### Task prompt
Of all the lines in the records below, copy only those that contain the string "with".

Input data below:

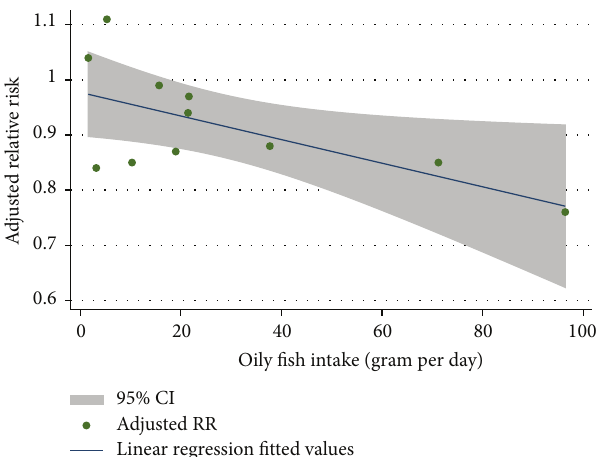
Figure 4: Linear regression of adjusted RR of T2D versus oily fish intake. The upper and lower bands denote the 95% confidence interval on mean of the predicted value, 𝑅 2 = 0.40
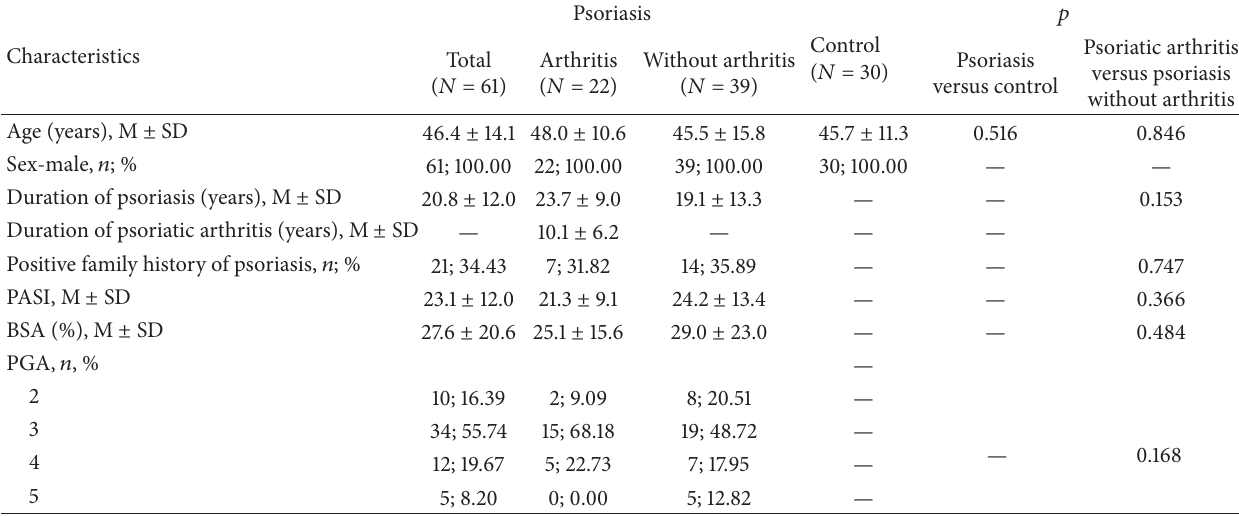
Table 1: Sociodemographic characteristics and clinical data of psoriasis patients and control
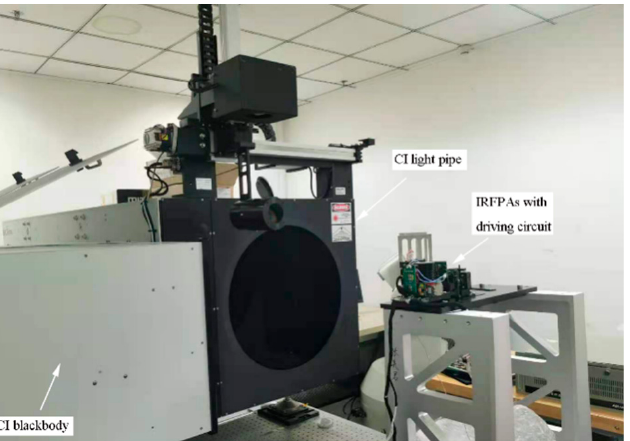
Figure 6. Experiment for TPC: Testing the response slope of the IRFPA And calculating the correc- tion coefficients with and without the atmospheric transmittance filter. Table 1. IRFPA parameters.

End of Input data.
Input data below:

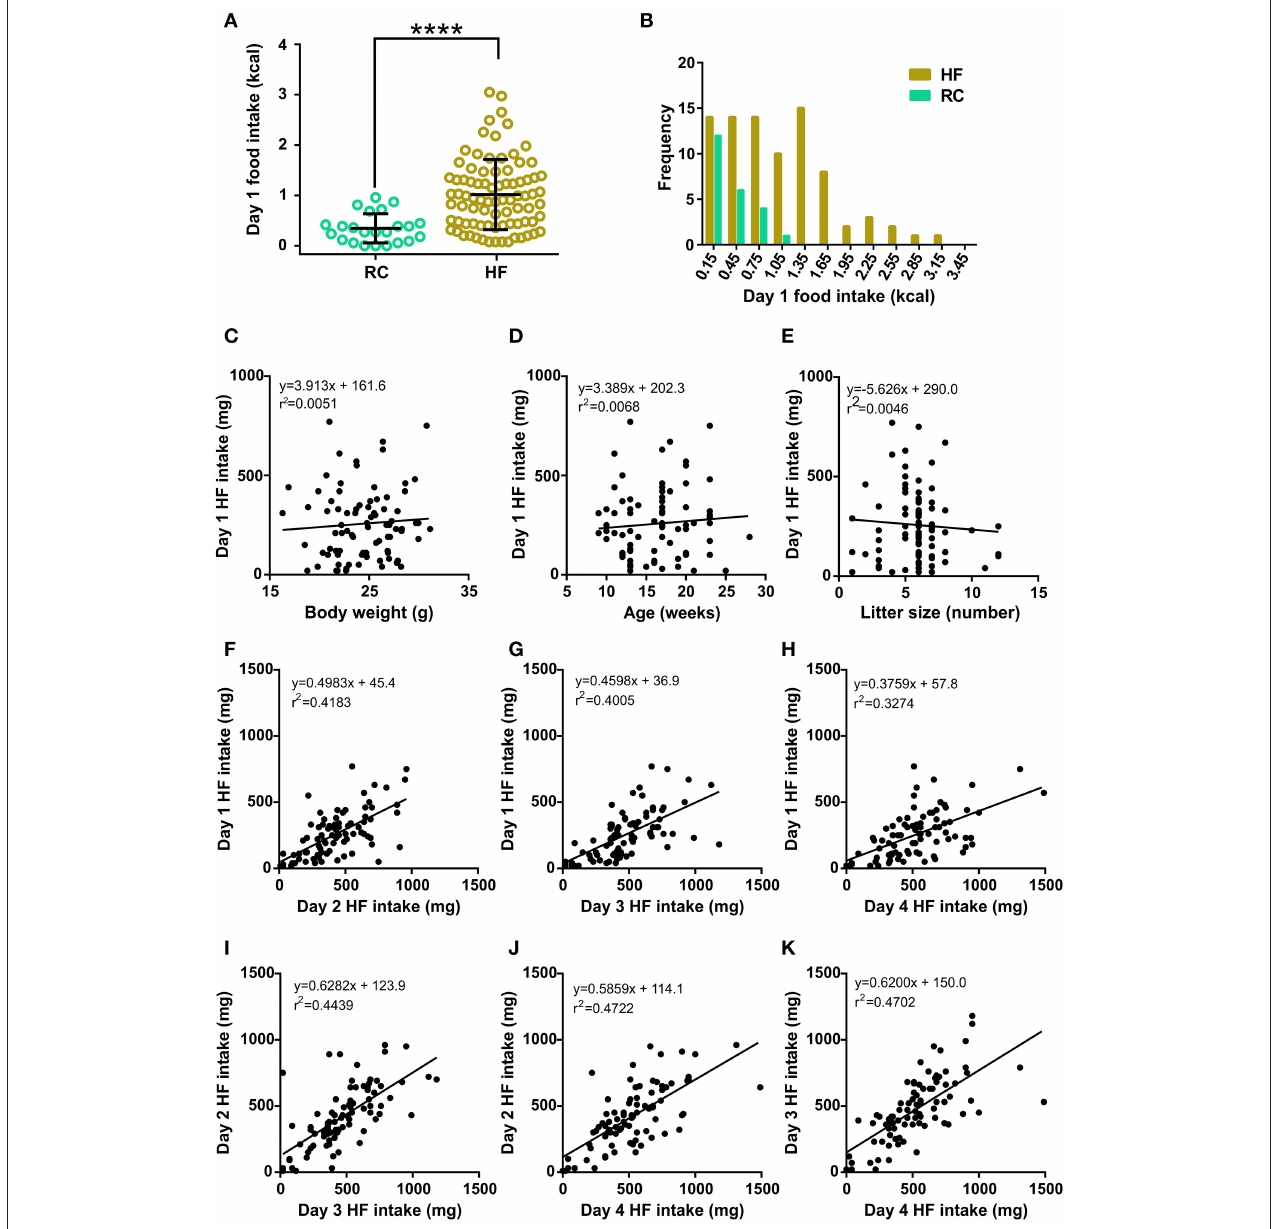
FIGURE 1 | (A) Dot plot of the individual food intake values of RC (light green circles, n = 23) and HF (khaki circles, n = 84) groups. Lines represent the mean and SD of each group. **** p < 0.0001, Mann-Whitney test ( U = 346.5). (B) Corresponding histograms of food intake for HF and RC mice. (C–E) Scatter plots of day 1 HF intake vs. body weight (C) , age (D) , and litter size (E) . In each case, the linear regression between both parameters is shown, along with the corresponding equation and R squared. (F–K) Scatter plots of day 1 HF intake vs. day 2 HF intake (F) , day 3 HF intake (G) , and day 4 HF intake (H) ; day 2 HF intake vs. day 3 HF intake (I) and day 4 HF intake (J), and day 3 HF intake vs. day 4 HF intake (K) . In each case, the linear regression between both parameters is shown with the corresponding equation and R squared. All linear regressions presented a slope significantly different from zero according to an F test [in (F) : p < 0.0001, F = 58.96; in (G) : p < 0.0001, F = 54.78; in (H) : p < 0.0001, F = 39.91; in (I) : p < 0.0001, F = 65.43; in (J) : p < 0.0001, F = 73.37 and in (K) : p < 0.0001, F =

End of Input data.

### Solution to this task
Figure 6. Experiment for TPC: Testing the response slope of the IRFPA And calculating the correc- tion coefficients with and without the atmospheric transmittance filter. Table 1. IRFPA parameters.
FIGURE 1 | (A) Dot plot of the individual food intake values of RC (light green circles, n = 23) and HF (khaki circles, n = 84) groups. Lines represent the mean and SD of each group. **** p < 0.0001, Mann-Whitney test ( U = 346.5). (B) Corresponding histograms of food intake for HF and RC mice. (C–E) Scatter plots of day 1 HF intake vs. body weight (C) , age (D) , and litter size (E) . In each case, the linear regression between both parameters is shown, along with the corresponding equation and R squared. (F–K) Scatter plots of day 1 HF intake vs. day 2 HF intake (F) , day 3 HF intake (G) , and day 4 HF intake (H) ; day 2 HF intake vs. day 3 HF intake (I) and day 4 HF intake (J), and day 3 HF intake vs. day 4 HF intake (K) . In each case, the linear regression between both parameters is shown with the corresponding equation and R squared. All linear regressions presented a slope significantly different from zero according to an F test [in (F) : p < 0.0001, F = 58.96; in (G) : p < 0.0001, F = 54.78; in (H) : p < 0.0001, F = 39.91; in (I) : p < 0.0001, F = 65.43; in (J) : p < 0.0001, F = 73.37 and in (K) : p < 0.0001, F =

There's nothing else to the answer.